On October 29, 2024 Warner Bros. closed its servers in Europe, America, and Oceania.

==Gameplay==
Harry Potter: Magic Awakened is a collectible card role-playing video game set in the magical world of Harry Potter. As a new student at Hogwarts School of Witchcraft and Wizardry, players will customize their character, buy school supplies at Diagon Alley, be sorted into a house by the Sorting Hat, and join the Dueling Club. Players are able to encounter known characters from the original series and learn spells and charms. The game offers new storylines and challenging trials, and makes players face off against other characters in duels. The game's primary focus is on utilizing cards, which must be employed strategically as spells in duels to secure a win. Combining the cards can result in even stronger spells.

== Synopsis ==
Set ten years after the second wizarding war, the story begins with the player receiving a letter of acceptance to Hogwarts. Accompanied by Rubeus Hagrid, the protagonist visits Diagon Alley to purchase magical items like a wand and an owl as a pet. During their journey on the Hogwarts Express to the castle, the main character interacts with other first-year students. After arriving at Hogwarts, Minerva McGonagall greets everyone in the Great Hall and gives a brief account of the recent Battle of Hogwarts, which led to Lord Voldemort's downfall. (Note: As written in Harry Potter and the Deathly Hallows (2007)) Subsequently, the Sorting Hat sorts the protagonist and their peers into the different Hogwarts houses.

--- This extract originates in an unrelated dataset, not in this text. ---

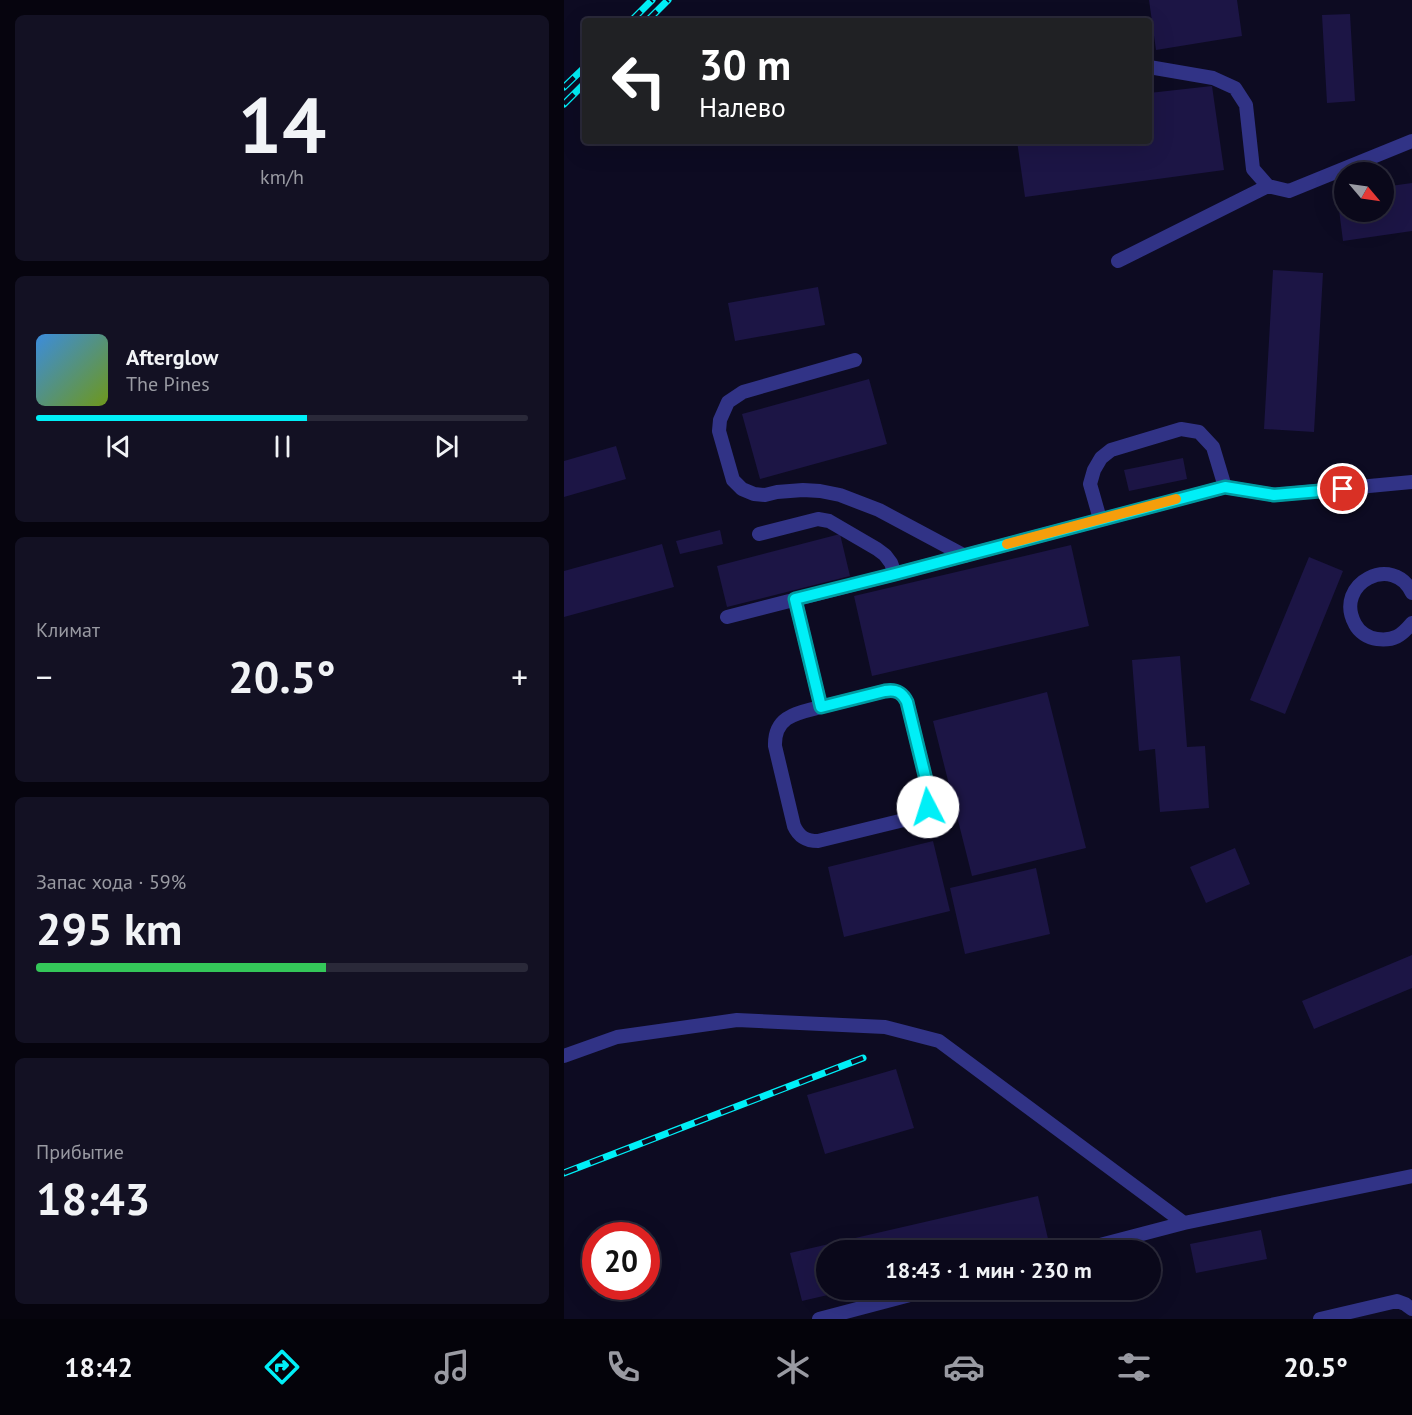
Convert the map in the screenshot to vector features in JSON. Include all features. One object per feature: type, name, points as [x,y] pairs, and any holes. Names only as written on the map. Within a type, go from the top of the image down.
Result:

The protagonist begins their term at Hogwarts by going to the first class, focusing on charms, with instruction provided by Filius Flitwick. Shortly after, they join the Duelling Club, engaging in duels against other students.

==Development==
=== Release ===
In June 2020, NetEase opened sign-ups for an open beta of Harry Potter: Magic Awakened in China. In June 2021, the official game trailer was released, showing some familiar characters, creatures, and scenes from the Harry Potter universe. Aragog and his army of spiders, the pixies from Gilderoy Lockhart's class, and the centaurs from the Forbidden Forest are being featured in the trailer. In September 2021, it was officially released in China. While NetEase publishes the game in mainland China, the game is published by Enyi Games in Taiwan.

In February 2022, it was announced that the game would be launching in the Americas, Europe, and Oceania and will be co-published in those regions by NetEase and Warner Bros. Interactive. A final release date has yet to be announced. The game is expected to be released on Android and iOS, with pre-registration being available since February 2022. In March 2023, the game was soft-launched in a number of select countries.

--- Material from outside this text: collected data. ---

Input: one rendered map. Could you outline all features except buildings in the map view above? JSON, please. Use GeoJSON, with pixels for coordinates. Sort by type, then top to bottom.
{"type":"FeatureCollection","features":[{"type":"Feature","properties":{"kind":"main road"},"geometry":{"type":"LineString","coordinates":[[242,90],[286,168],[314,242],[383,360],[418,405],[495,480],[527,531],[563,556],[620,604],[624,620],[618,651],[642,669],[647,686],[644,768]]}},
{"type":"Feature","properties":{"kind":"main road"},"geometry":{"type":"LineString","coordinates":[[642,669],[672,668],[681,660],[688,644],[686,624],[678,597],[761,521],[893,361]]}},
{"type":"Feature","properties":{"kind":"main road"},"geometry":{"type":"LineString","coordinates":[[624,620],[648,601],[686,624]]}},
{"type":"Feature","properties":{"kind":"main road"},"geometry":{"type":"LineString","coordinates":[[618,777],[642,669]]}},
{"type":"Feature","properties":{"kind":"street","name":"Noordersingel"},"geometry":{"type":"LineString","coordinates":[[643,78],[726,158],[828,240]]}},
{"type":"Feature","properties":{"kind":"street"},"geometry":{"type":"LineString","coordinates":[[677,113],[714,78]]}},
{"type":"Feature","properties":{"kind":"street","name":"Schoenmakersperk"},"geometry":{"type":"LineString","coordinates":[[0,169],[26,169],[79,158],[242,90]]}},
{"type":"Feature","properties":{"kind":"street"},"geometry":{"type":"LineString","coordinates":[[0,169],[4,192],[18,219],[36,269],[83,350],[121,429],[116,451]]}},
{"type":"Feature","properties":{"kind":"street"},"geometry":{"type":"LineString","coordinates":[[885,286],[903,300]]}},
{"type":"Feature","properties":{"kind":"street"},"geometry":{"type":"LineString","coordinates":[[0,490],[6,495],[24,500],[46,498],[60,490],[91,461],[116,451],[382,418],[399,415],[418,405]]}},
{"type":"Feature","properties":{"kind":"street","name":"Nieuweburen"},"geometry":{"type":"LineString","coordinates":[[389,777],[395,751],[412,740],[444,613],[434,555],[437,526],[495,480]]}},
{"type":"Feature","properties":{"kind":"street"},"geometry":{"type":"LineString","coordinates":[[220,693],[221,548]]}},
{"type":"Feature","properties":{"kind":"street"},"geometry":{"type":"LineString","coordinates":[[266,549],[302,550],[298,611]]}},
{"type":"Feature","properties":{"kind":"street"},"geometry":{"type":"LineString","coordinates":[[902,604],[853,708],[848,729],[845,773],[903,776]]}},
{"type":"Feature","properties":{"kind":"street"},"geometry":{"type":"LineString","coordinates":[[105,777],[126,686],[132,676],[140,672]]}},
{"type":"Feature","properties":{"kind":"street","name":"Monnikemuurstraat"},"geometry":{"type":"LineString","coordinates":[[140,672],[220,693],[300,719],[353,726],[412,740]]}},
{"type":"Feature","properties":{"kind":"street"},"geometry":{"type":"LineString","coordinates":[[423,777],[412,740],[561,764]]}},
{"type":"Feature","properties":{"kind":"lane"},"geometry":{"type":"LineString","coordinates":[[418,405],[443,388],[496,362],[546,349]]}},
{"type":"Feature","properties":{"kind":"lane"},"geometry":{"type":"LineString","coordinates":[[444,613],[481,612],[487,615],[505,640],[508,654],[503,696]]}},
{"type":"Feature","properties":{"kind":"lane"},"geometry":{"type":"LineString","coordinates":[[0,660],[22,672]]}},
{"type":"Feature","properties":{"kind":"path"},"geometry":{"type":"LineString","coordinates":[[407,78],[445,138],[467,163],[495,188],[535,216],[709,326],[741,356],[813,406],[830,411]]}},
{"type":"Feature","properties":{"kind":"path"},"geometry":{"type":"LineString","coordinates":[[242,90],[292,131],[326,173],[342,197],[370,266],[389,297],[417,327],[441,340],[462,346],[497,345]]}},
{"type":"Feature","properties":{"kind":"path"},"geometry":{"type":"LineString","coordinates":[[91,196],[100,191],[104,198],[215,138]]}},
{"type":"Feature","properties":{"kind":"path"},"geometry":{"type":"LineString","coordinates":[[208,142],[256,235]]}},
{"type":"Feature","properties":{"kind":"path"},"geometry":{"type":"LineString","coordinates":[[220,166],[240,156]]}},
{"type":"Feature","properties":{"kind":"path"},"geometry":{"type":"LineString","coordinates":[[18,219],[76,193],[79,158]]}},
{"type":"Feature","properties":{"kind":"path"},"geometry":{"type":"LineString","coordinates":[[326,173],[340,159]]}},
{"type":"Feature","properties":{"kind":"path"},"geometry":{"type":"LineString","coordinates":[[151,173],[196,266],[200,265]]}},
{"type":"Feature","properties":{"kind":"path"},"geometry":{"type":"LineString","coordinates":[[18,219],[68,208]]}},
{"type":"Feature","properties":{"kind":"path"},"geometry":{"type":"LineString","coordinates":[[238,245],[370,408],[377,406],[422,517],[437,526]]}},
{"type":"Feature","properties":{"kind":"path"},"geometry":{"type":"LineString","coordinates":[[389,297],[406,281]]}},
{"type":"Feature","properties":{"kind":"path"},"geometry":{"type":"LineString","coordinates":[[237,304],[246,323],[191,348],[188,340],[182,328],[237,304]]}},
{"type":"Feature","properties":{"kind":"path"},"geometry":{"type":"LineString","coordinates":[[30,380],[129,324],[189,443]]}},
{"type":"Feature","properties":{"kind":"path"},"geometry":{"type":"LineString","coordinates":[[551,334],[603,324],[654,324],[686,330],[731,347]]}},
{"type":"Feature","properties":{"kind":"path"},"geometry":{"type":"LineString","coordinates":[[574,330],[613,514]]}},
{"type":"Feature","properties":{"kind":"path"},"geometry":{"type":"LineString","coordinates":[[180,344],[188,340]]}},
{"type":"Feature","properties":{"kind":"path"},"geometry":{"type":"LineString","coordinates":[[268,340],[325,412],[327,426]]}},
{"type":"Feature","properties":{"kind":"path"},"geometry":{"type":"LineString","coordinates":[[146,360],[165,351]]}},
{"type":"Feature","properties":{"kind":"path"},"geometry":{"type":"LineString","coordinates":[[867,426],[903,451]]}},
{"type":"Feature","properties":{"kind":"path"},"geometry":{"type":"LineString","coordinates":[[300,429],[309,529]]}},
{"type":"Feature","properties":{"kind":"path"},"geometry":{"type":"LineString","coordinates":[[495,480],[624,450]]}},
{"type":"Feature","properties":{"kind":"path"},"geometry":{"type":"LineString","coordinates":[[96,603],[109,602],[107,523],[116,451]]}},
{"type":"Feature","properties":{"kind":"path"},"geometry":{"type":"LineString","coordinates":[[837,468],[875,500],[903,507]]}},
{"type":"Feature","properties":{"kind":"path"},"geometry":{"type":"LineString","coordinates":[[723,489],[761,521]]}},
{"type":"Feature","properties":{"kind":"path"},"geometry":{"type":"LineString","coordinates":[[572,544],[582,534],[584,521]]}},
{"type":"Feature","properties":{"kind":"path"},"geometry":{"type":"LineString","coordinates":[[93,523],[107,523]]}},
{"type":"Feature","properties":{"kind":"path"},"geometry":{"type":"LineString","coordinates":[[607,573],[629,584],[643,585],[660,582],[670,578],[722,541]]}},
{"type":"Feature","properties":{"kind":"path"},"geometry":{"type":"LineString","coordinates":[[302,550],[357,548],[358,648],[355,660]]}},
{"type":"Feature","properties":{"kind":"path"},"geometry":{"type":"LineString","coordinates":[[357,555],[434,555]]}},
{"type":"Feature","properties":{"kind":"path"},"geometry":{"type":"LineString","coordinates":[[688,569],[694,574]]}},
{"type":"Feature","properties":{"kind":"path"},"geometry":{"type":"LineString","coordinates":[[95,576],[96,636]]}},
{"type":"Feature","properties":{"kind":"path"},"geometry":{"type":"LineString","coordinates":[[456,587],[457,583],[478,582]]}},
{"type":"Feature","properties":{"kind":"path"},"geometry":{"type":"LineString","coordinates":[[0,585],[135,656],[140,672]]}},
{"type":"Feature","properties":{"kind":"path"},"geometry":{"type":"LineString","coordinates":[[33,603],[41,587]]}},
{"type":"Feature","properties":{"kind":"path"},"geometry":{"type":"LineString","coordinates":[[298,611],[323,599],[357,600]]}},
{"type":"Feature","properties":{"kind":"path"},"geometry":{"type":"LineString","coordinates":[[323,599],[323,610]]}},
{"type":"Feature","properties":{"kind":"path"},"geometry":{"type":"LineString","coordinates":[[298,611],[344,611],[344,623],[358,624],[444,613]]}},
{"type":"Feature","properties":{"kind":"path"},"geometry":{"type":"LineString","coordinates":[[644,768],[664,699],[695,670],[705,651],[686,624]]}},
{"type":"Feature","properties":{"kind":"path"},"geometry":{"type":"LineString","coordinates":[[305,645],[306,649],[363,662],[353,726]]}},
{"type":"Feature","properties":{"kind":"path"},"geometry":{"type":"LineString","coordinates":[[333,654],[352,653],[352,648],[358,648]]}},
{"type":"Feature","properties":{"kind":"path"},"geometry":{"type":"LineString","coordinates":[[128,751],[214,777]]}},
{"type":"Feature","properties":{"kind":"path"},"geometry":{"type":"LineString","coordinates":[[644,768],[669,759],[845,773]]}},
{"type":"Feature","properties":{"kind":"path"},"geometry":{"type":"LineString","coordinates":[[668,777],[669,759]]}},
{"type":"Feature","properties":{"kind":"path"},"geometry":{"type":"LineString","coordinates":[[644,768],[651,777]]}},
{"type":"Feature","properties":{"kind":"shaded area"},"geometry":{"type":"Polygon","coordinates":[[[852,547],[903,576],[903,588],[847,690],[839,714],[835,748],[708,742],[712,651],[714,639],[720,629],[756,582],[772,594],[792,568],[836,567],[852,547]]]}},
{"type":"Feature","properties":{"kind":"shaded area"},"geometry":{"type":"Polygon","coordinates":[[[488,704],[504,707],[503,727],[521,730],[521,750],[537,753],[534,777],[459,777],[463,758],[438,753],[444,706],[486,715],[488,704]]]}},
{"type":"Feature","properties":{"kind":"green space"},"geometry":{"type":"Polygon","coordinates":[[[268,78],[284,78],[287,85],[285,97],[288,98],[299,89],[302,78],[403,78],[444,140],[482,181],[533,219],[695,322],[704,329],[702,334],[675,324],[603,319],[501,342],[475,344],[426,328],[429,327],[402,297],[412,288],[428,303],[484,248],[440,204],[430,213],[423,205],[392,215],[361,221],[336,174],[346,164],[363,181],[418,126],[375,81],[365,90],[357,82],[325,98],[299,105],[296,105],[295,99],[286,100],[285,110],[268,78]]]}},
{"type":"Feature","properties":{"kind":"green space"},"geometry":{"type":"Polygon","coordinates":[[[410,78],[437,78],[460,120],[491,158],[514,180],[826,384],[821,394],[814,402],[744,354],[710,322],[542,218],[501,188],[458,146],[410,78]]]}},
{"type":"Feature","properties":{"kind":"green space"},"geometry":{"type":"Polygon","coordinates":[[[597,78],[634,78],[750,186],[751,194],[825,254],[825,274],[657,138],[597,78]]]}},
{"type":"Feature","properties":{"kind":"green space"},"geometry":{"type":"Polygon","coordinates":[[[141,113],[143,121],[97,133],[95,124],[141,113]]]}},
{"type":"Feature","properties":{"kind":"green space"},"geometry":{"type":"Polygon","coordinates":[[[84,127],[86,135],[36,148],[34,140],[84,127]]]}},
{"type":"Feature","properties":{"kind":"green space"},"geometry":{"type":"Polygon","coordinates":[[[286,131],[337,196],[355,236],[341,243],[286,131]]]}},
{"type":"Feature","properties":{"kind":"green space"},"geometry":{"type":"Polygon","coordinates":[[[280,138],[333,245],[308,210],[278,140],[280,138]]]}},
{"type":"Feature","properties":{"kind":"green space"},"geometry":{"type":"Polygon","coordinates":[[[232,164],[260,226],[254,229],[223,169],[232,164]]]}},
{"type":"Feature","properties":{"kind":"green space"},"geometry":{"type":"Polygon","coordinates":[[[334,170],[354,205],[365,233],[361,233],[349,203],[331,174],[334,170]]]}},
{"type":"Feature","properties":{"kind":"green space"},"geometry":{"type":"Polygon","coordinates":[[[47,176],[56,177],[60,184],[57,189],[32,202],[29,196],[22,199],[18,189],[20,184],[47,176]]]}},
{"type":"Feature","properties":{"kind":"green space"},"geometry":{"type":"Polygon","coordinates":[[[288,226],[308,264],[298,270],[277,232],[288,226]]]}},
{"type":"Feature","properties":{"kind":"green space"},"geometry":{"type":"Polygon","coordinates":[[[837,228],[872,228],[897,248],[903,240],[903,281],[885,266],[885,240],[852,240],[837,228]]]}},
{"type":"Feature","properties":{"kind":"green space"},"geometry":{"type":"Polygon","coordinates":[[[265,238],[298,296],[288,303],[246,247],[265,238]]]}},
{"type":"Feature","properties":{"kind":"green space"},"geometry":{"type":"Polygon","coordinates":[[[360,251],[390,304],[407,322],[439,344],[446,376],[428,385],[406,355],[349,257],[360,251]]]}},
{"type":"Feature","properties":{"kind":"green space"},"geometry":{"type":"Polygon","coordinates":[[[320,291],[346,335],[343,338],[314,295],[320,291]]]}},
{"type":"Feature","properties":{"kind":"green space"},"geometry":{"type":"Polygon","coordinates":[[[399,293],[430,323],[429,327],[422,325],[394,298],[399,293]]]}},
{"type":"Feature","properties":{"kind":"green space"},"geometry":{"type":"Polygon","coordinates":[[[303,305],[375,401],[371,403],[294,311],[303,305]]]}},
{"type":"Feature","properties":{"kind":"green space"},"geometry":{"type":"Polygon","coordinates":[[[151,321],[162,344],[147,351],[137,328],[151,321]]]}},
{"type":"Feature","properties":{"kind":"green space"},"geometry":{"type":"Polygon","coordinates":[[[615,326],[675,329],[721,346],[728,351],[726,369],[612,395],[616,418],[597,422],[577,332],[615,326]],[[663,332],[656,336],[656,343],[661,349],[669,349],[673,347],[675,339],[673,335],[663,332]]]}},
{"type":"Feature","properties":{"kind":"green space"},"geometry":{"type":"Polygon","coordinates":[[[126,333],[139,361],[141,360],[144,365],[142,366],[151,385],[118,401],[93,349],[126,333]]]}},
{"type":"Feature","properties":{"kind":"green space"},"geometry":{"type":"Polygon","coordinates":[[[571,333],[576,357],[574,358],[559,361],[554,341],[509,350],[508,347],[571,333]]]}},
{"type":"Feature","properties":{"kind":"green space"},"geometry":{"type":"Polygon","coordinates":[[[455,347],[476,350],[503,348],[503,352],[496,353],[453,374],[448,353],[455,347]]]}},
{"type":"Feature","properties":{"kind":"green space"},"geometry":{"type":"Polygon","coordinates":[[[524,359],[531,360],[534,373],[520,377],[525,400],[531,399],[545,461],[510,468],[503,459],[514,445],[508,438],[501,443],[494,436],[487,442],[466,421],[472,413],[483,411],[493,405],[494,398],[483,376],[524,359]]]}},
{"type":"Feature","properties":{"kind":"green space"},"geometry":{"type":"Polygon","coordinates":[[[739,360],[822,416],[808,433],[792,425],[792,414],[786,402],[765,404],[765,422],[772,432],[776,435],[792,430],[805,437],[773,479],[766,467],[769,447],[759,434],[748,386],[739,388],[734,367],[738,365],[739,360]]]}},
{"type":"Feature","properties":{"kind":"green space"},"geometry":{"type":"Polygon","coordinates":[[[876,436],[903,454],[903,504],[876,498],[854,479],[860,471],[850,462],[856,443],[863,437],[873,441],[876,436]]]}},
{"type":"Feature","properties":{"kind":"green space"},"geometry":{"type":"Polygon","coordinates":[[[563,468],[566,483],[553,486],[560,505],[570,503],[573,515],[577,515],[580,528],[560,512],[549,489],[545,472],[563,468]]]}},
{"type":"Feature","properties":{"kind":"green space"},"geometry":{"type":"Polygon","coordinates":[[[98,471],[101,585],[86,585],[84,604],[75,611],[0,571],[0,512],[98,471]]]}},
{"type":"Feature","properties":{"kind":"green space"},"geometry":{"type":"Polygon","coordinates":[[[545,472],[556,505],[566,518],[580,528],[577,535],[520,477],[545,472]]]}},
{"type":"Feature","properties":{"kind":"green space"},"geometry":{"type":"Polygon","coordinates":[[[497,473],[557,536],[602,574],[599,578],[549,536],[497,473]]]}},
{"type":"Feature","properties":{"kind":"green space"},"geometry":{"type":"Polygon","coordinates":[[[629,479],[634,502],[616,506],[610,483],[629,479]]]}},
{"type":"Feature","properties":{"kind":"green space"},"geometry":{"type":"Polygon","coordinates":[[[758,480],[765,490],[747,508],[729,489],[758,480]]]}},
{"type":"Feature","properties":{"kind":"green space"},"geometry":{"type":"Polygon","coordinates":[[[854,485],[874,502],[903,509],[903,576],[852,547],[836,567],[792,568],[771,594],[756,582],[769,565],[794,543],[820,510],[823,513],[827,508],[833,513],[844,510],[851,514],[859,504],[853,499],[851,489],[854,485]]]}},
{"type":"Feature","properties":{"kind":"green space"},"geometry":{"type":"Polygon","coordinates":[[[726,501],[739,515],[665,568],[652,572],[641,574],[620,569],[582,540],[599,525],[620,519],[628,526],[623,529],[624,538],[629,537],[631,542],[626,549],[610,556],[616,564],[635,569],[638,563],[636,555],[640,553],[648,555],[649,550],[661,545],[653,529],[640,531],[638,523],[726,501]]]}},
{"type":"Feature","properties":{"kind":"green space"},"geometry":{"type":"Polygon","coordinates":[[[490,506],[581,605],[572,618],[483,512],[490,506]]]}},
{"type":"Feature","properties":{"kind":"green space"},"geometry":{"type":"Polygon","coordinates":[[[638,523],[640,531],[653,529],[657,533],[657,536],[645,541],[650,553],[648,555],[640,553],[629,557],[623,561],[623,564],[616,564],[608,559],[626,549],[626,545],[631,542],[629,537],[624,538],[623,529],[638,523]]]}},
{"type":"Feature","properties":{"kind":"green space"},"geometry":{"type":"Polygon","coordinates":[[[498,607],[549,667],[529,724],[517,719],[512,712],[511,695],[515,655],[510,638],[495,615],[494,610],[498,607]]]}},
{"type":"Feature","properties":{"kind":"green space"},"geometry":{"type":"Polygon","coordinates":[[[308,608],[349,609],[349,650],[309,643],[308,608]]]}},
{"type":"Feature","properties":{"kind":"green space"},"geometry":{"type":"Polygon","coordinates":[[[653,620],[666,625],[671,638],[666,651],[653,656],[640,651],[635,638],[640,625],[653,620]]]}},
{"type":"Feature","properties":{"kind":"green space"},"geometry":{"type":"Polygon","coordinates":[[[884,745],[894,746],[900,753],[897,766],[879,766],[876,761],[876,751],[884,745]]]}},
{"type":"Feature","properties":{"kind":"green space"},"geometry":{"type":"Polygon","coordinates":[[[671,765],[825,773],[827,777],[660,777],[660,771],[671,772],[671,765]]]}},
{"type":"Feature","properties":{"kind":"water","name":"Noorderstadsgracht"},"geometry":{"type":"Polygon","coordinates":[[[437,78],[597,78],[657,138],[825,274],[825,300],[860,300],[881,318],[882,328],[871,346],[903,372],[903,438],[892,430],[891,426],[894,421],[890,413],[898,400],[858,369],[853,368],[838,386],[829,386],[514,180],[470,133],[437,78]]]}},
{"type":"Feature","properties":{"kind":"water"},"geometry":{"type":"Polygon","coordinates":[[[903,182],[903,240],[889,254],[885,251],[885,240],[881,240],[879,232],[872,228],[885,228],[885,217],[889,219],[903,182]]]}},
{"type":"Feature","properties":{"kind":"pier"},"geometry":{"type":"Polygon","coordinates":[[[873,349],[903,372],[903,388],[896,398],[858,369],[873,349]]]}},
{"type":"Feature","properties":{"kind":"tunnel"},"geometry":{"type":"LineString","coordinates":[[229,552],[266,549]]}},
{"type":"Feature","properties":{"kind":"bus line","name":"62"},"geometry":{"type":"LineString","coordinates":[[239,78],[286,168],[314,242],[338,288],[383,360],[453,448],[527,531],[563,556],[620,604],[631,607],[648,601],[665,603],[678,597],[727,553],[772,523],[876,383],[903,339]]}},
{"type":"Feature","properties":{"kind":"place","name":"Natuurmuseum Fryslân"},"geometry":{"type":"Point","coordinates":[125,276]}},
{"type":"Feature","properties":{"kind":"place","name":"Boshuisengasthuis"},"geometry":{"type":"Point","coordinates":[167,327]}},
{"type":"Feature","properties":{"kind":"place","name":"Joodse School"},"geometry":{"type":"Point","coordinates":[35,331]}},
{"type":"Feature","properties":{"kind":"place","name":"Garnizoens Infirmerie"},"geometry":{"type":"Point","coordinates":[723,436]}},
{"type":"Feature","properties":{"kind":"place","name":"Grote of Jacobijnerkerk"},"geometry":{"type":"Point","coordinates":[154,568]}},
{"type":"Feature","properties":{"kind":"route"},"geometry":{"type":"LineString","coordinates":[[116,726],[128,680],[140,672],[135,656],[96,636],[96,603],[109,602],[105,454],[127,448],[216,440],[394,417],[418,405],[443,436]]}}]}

Harry Potter: Magic Awakened was released internationally on June 27, 2023.

== Reception ==

According to review aggregator Metacritic, Harry Potter: Magic Awakened received "generally favorable" reviews.

Aggregate score
| Aggregator | Score |
|---|---|
| Metacritic | (iOS) 78/100 |

Review score
| Publication | Score |
|---|---|
| Jeuxvideo.com | 15/20 |

=== Revenue ===
Within 2 months of the game's release in China, Harry Potter: Magic Awakened generated over $228 million across the Apple App Store and Google Play. By that, the game became the second-highest grossing Harry Potter mobile game and achieved the best launch for a Harry Potter-related mobile game. As of October 2022, Magic Awakened generated a total of $358 million.

The game's global release generated a total revenue of $2.3 million during its first day. Specifically, the NetEase release contributed $1.3 million, while Warner Bros. Games' release added $1 million to the overall earnings.